● Records for this exercise
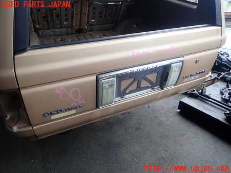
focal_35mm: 25
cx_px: 116
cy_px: 86
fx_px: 167
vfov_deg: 54.9
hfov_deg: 69.4
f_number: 2
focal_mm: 4.5
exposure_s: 1/100
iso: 100
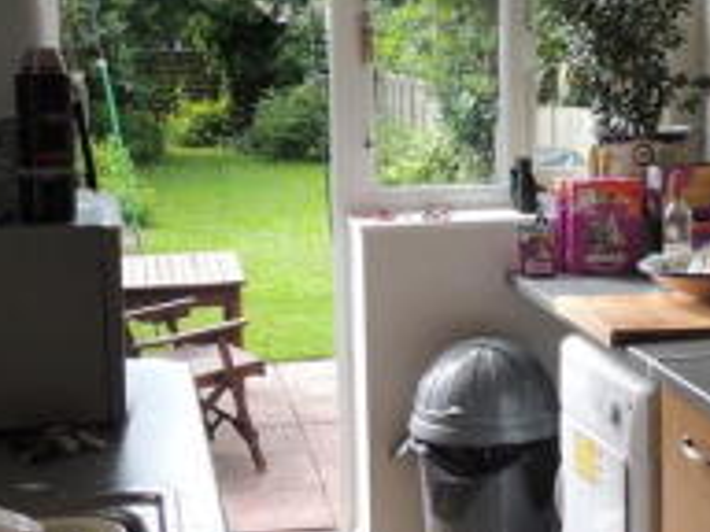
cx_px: 582
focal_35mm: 73
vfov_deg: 20.2
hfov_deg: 26.1
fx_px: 1497
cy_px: 242
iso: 100
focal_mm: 4.3
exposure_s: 1/160
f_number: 3
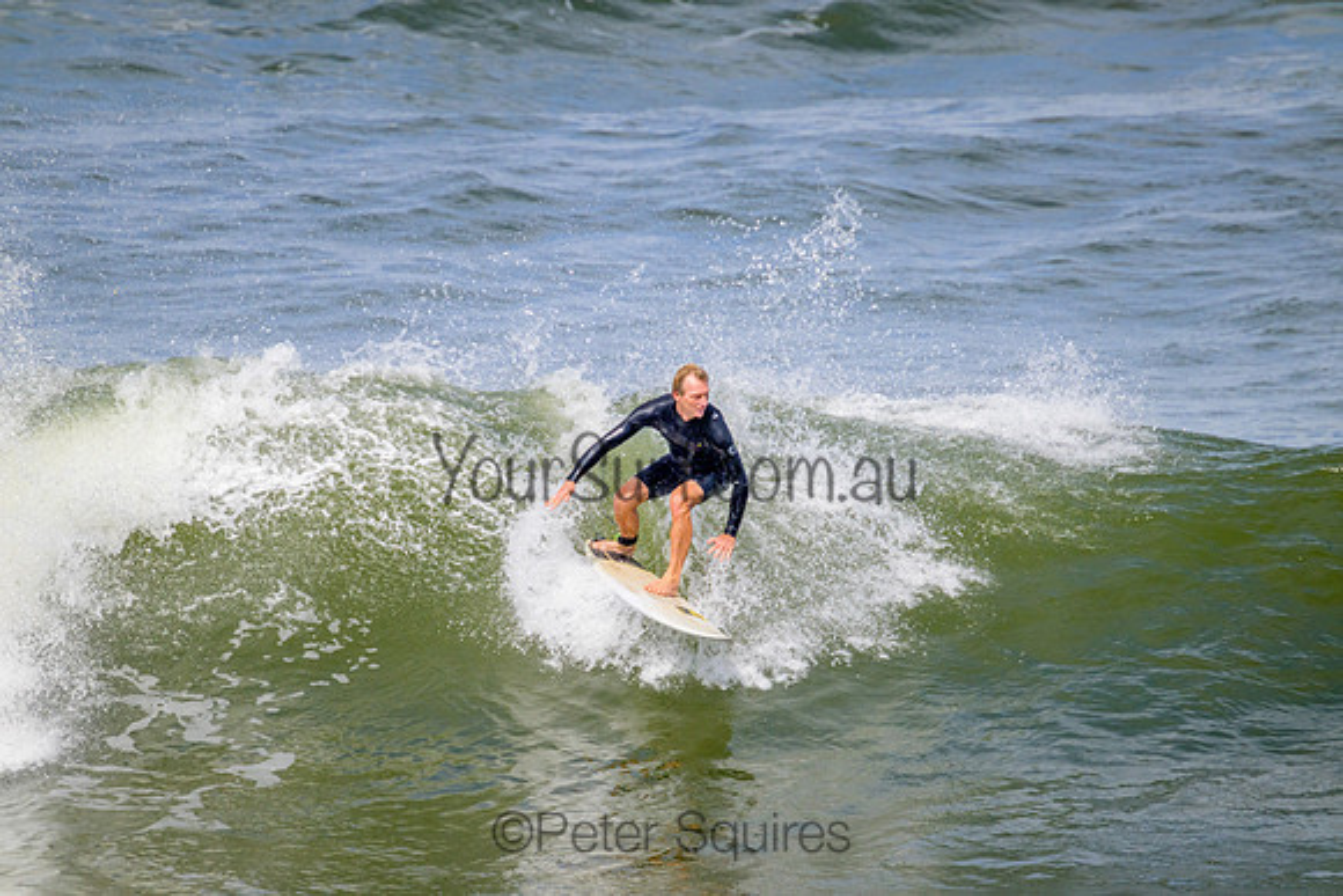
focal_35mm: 800
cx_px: 672
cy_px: 448
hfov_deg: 2.6
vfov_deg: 1.7
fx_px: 29850
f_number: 11
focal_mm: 800
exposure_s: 1/2000
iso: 720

● Requirement
Exclude the pictures, then write out every record exactly as it stands.

● Written solution
focal_35mm: 25
cx_px: 116
cy_px: 86
fx_px: 167
vfov_deg: 54.9
hfov_deg: 69.4
f_number: 2
focal_mm: 4.5
exposure_s: 1/100
iso: 100
cx_px: 582
focal_35mm: 73
vfov_deg: 20.2
hfov_deg: 26.1
fx_px: 1497
cy_px: 242
iso: 100
focal_mm: 4.3
exposure_s: 1/160
f_number: 3
focal_35mm: 800
cx_px: 672
cy_px: 448
hfov_deg: 2.6
vfov_deg: 1.7
fx_px: 29850
f_number: 11
focal_mm: 800
exposure_s: 1/2000
iso: 720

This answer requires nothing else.